Every kitchen functions differently. Beyond the basics — providing a place to store, cook and eat food — the kitchen serves as the new “great” room in the home. Depending on how you use the space — how you live your life — you will set goals for the kitchen design. For example, if you rarely cook at home but desire a beautiful space to entertain, you will make different appliance and floor plan choices than a family who needs to accommodate growing children, or a couple that cooks gourmet entrees.

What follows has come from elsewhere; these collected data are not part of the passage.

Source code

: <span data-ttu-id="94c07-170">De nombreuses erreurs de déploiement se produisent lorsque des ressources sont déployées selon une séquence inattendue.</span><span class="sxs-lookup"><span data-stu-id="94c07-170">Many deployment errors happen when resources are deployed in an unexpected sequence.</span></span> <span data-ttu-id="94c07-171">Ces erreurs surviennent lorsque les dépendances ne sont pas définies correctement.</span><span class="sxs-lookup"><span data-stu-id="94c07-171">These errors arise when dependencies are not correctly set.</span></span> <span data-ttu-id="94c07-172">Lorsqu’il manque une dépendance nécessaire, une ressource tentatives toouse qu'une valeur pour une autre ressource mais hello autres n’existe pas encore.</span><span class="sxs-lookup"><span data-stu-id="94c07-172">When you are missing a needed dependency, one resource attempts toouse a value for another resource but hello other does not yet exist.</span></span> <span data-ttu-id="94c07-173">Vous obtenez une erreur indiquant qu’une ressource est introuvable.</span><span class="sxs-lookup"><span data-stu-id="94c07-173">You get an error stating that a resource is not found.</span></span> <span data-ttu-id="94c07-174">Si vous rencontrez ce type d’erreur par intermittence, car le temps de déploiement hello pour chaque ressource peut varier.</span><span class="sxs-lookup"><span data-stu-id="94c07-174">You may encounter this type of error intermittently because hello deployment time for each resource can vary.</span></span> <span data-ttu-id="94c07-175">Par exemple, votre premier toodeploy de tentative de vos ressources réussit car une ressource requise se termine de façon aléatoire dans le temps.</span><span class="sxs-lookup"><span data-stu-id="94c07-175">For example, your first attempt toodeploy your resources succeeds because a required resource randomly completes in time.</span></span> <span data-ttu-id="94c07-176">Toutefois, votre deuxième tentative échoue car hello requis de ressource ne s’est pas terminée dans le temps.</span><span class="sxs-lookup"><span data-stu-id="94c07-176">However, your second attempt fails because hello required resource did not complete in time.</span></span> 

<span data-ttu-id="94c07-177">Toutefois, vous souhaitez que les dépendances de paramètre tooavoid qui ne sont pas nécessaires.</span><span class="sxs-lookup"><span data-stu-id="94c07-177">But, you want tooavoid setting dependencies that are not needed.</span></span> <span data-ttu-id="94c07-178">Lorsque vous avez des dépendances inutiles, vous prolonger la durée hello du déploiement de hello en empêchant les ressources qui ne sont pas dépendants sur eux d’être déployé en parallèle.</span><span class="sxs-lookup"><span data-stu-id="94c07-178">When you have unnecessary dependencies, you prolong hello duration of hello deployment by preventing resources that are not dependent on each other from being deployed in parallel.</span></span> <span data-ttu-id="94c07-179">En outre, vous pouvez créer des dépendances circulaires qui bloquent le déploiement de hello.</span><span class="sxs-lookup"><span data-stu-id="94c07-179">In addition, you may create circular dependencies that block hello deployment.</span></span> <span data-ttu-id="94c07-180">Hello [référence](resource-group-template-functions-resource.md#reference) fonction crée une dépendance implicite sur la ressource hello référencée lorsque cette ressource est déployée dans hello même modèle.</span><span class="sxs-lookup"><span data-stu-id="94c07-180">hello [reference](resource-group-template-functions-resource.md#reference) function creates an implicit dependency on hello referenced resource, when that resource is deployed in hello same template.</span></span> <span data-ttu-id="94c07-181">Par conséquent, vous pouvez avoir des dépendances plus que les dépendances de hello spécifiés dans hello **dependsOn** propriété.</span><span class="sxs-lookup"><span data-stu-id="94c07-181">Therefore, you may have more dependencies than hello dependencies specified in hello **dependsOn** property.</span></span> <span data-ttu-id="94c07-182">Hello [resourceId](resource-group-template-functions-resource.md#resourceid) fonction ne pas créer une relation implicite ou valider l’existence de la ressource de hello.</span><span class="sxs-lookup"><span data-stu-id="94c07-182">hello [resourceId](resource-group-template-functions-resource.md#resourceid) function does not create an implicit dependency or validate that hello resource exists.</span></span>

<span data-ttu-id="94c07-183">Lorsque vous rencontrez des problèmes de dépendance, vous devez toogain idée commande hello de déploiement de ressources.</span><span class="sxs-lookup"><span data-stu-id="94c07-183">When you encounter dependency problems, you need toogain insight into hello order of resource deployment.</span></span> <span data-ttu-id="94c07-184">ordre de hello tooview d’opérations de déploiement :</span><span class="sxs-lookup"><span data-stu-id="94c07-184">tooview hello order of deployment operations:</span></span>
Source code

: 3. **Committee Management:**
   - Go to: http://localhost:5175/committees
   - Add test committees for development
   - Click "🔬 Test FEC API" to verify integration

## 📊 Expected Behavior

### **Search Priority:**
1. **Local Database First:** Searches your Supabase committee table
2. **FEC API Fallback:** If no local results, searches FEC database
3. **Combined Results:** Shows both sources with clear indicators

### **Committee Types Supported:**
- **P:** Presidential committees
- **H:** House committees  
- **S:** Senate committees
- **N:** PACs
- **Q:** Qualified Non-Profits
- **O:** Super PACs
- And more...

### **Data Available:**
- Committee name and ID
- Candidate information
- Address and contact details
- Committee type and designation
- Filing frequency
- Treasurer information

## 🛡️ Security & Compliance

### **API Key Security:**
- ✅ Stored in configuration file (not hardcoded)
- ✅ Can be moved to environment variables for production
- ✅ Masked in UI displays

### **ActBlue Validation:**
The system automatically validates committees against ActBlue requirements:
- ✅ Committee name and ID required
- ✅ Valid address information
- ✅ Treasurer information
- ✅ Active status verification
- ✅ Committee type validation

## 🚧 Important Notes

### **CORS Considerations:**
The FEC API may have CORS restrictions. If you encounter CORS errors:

“If a client comes to me and says, ‘We are a family that loves to mess around in the kitchen together,’ that is something very different than someone who says to me, ‘We do a lot of entertaining,’” says Deborah Pierce, principal, Pierce Lamb Architects, West Newton, Mass.
Before embarking on a kitchen remodeling project, define your lifestyle. What do you need in a kitchen? What appliances, cabinets, surfaces and extras are on your wish list? What needs to happen in the kitchen on a daily basis? Where does your kitchen flunk out in functionality? What works well in your existing space? Download and complete the Day in the Life of Your Kitchen Questionnaire to help determine your kitchen needs.
If you think big-picture, you’ll avoid the biggest mistake: “Looking at the kitchen as a set of parts rather than a whole,” says Mary Jo Peterson, principal, Mary Jo Peterson Inc.
This is because the kitchen has evolved from a utilitarian space to a household hub. We want more from our kitchens—we want them to really work for us and, at the same time, provide an appealing backdrop for all that happens there.
“Kitchens have become the main gathering area of the house, so clients are requesting kitchens that are functional but beautiful,” says Jorge Castillo of Jorge Castillo Design in Miami, Fla., and Shaker Heights, Ohio. “We are basically putting a family room, breakfast room and kitchen in all in one space.”
Modern kitchens simply do more than their traditional predecessors.
Pierce says that the generous kitchens of the 1990s and early 2000s, “a period where kitchens got bigger and bigger,” introduced possibilities to this former food-cook space. “During that time, we had the luxury of including more in our kitchens—the sky was the limit,” Pierce says. “That gave us a chance to rethink the kitchen in a way that wasn’t happening before.”
Essentially, that meant re-evaluating the traditional work-triangle: refrigerator, sink and stove. Now, designers plan kitchens based on “activity centers” or “zones.”
The kitchen should include work zones for the following:
Foods. Storage for groceries, including non-perishable items, refrigerated and frozen foods
Dishes, Etc. Space for dishes, glasses, cutlery and odds-and-ends, such as scissors or desk items
Cleaning. An area for recycling/waste management with recycling bins and trash cans, and space for household cleaning items
Food Preparation. The main work area with access to utensils, knives, small appliances, cutting boards, mixing bowls, etc.
Cooking. Where you’ll find pots, pans, bakeware, cooling racks, etc.
Additionally, a kitchen might also provide spaces for these activities:
Entertaining. An island, peninsula or other bar area that can accommodate stools a serve as a stand-or-sit space for cocktails or dinner. Or, an entertainment configuration might include a conversation zone with lounge chairs and a low table or versatile ottoman.
Dining. A place where family can eat breakfast together, or where a household can host holiday dinner (depending on goals for the space).
Working (Home Office). Either dedicated work station or hidden features like a drop-down touch-screen computer.